Reputation: 189
I have the following java code snippet which polls the gcs bucket for the arrival of new files. This is the code that I am using for my streaming pipeline, which would further load the data after applying some transformations into some destination.
PCollection<String> pcollection = pipeline.apply("Read From streaming source",
TextIO.read().from("gs://abc/xyz")
.watchForNewFiles(Duration.standardSeconds(10), Watch.Growth.never()));
but for a particular use case I need to achieve the same thing using python, for which I am unable to find the required libraries, also all the implementations for the streaming pipelines in python are for PubSub.

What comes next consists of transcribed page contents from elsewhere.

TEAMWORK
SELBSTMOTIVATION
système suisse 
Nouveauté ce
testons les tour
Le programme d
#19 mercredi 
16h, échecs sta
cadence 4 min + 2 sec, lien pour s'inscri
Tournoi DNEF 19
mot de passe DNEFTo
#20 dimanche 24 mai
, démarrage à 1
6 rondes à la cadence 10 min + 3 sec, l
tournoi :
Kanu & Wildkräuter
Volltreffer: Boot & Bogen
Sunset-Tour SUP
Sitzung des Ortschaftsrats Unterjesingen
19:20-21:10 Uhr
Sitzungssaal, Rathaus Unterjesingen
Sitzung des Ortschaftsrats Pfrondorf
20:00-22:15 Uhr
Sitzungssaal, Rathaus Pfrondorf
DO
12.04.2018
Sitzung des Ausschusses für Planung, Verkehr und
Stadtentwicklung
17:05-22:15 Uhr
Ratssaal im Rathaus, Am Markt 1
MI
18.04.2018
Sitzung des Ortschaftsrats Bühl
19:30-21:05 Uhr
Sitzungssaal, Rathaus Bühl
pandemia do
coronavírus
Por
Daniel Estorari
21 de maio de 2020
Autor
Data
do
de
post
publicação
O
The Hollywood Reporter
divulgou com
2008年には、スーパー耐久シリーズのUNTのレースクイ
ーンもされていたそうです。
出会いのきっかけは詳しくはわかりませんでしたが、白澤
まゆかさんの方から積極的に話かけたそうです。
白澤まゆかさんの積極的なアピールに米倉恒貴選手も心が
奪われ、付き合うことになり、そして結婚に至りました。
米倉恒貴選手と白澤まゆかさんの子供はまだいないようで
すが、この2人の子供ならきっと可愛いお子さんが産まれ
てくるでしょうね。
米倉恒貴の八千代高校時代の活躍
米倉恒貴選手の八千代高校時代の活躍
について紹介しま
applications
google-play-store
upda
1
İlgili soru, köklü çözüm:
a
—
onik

Running the python pipeline with streaming=true
doesn't solve any purpose as the code exits after completion and doesn't wait for new files. Can someone suggest a way to proceed?
Thanks in advance.
Upvotes: 0
Views: 165
Reputation: 2670
You need MatchContinuously
(doc), which was added in this Pull Request.
Edit:
Given that I saw you had some issues with the PTransform (I think you deleted the comments), I am going to add a sample code:
(p | MatchContinuously("gs://apache-beam-samples/shakespeare/*", interval=10.0)
| Map(lambda x: x.path)
| ReadAllFromText()
| Map(lambda x: logging.info(x))
)
Upvotes: 1